State Education Commissioner John King had a rough week. Senator John Flanagan, Chairman of the New York State Senate Education Committee, has been hosting a series of public hearings on the Regents Reform Agenda. King, along with members of the Board of Regents, have been vigorously defending recent missteps by the State Education Department including the premature roll-out of the Common Core aligned tests last spring and the implementation of questionable curriculum modules this fall.

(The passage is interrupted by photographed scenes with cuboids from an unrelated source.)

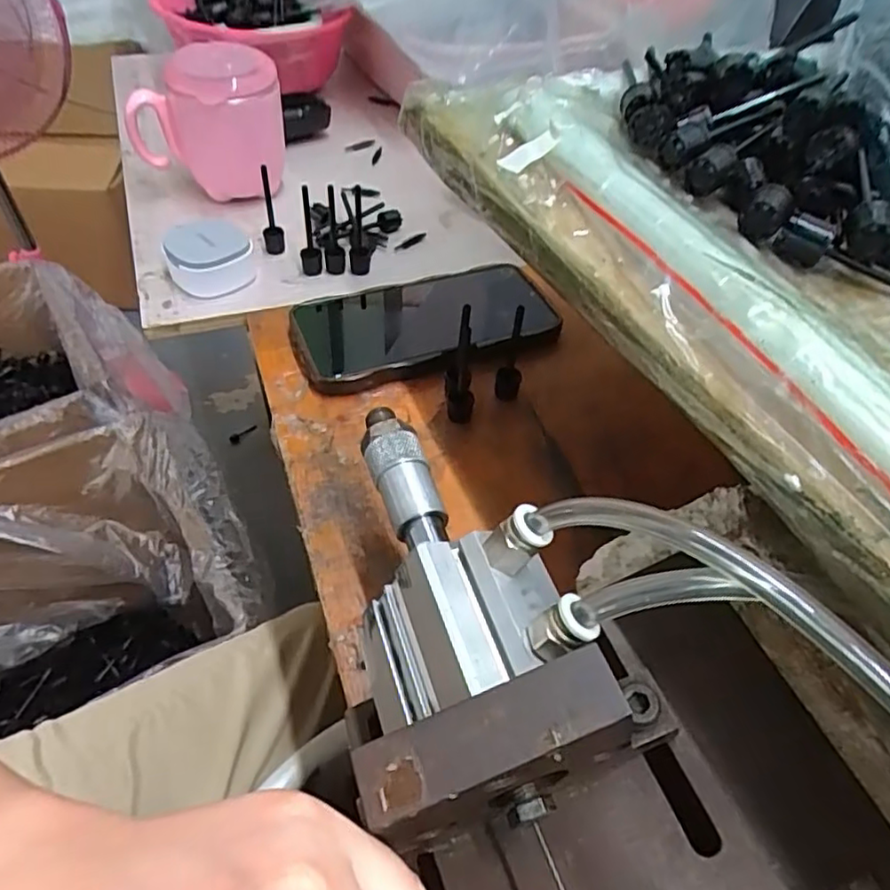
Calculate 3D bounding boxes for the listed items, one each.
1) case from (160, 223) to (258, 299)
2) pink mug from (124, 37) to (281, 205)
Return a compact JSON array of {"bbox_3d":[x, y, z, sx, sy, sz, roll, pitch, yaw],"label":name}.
[{"bbox_3d":[-0.163,-0.132,0.438,0.055,0.031,0.060,-13,52,-16],"label":"case"},{"bbox_3d":[-0.180,-0.240,0.480,0.106,0.096,0.074,-13,52,-16],"label":"pink mug"}]

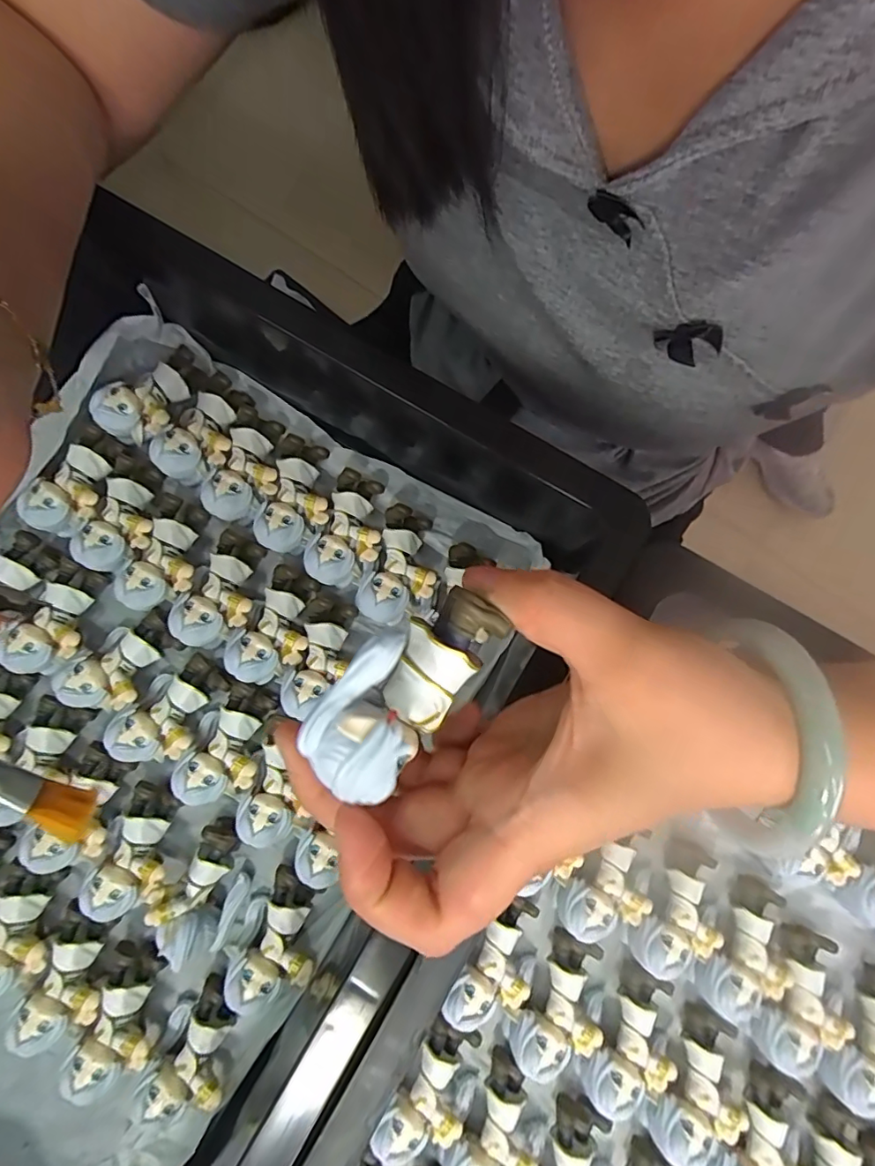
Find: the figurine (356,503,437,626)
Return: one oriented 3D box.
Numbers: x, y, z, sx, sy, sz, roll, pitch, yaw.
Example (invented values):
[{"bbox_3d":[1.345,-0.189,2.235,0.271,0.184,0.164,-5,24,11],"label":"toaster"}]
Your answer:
[{"bbox_3d":[-0.022,-0.009,0.285,0.039,0.022,0.063,3,81,0],"label":"figurine"}]

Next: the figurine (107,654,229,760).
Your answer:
[{"bbox_3d":[-0.138,0.065,0.271,0.037,0.023,0.058,26,82,3],"label":"figurine"}]

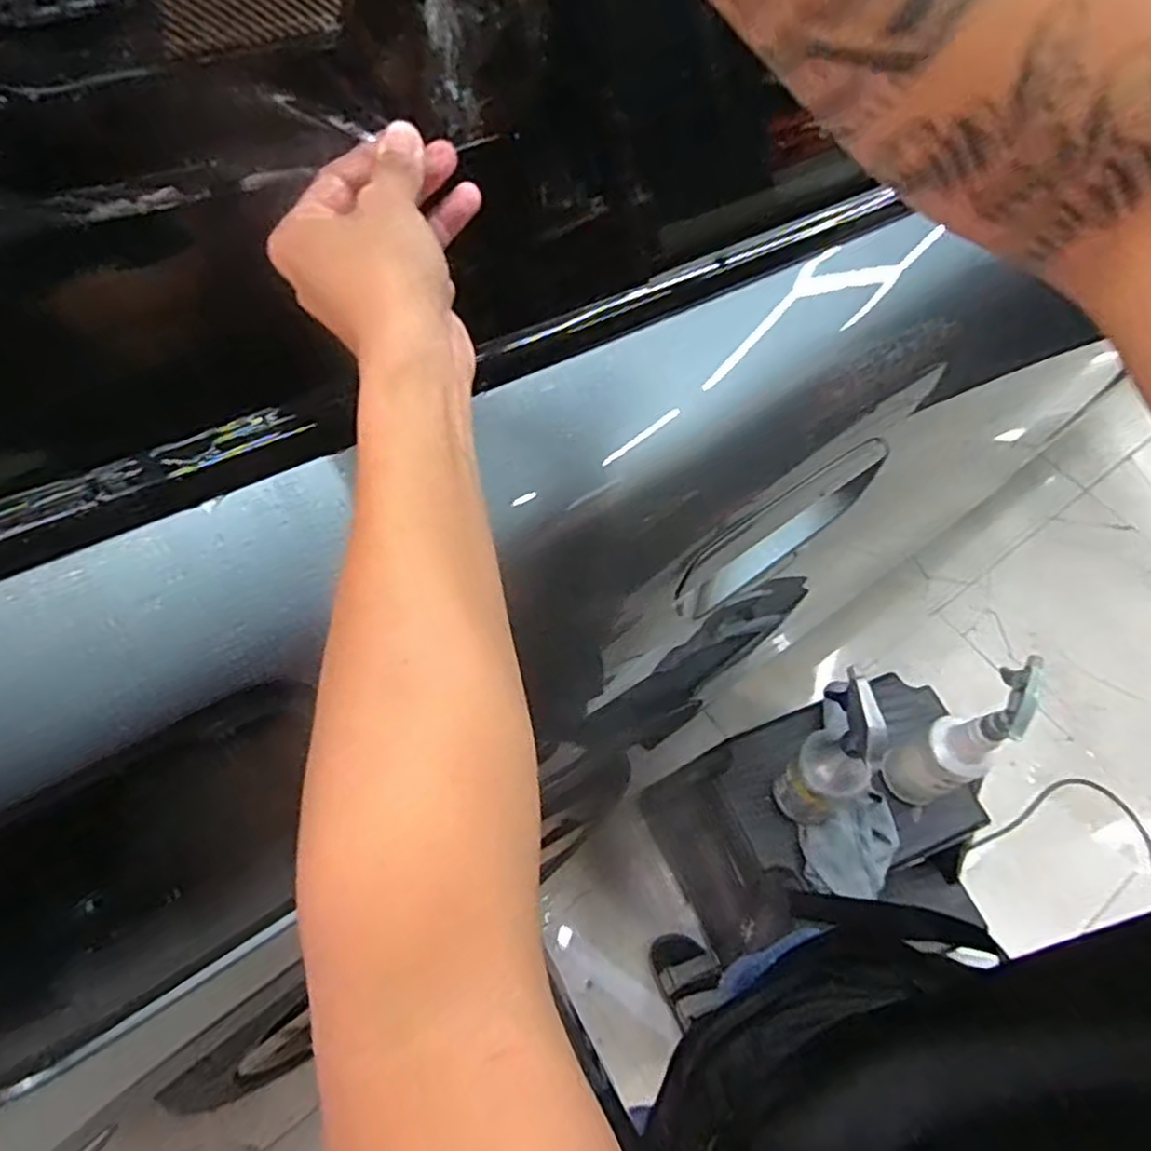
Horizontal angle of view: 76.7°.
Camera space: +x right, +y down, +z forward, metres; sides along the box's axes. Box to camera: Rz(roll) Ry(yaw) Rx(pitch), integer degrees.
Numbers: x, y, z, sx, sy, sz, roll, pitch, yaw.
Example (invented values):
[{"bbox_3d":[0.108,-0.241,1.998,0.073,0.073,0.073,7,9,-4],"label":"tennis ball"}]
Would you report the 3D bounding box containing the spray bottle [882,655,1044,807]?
[{"bbox_3d":[0.498,0.219,0.943,0.084,0.309,0.089,-22,64,-16],"label":"spray bottle"}]

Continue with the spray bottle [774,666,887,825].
[{"bbox_3d":[0.313,0.228,0.928,0.071,0.293,0.129,-17,63,-14],"label":"spray bottle"}]

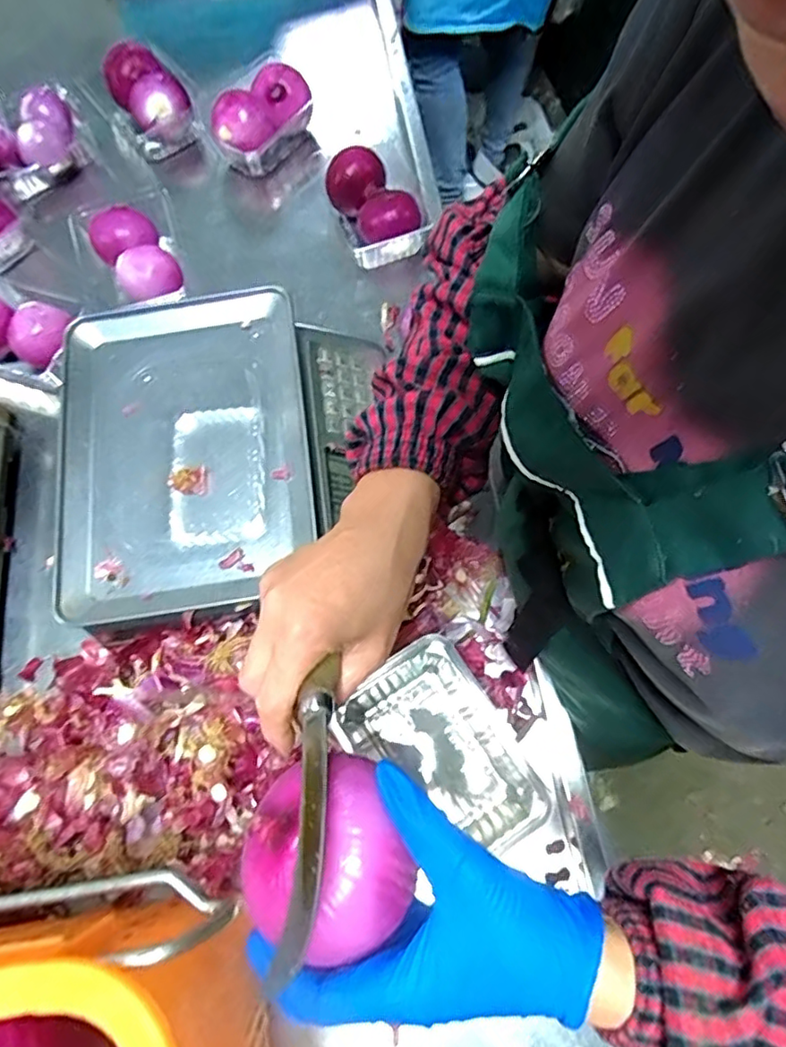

The conversations heated up last week when Senator Joseph Griffo (47th Senate District) began hosting open town hall style meetings and inviting King to speak. A meeting in Whitesboro on Monday night was attended by over 1,000 passionate critics of the commissioner and King faced a constant barrage of questions and attacks. Here’s a link to the front-page article from the Rome Sentinel: http://romesentinel.com/news?newsid=20131008-142008
Thursday, King attended an open forum in Spackenkill (near Poughkeepsie) hosted by the NYS PTA. The attendees were relentless in their critique of the commissioner who, usually cool under fire, began to stumble as he struggled to defend the new state curriculum. He was even flustered by a series of attacks on his decision to send his own children to a Montessori school in Albany.
After Thursday’s embarassment of a public meeting, the NYS PTA announced Friday that they were cancelling the remaining town hall forums scheduled this month in Garden City, Clifton Park, Williamsville, and New Hartford.
Critics have been calling for accountability at SED for the last two years. It should come as no surprise that local union leaders and parents are frustrated with the gross mismanagement demonstrated by King’s administration. In January of 2012, this blogger called for the politicians in Albany to address the runaway obsession with factory testing in our schools. In April of last year, members of the Buffalo teachers union walked out on an address by King in protest of his handling of the new teacher evaluation system. At that same meeting, I publicly called for King’s resignation and asked our state union leaders to do the same. And earlier this year I extended that challenge to our local representatives, asking them to step up and demand transparency and accountability from the bureaucrats at SED.
So, after the epic public relations failure that unfolded in Whiteboro and Spackenkill this week, is it possible that the politicians and bureaucrats in Albany will come to view Commissioner King as a political liability? Has his ability to effectively manage the state’s reform agenda been so compromised that Board of Regents Chancellor Tisch, Governor Cuomo, and NYSUT President Ianuzzi will finally call for King’s resignation? If so, they’ll be able to put the disaster of the King years behind them and begin to refocus on the real challenges our schools face. If they choose the status quo, if they choose to continue with business as usual, then their silence will be a deafening reminder of their disconnect with the parents, teachers, and kids in New York’s schools.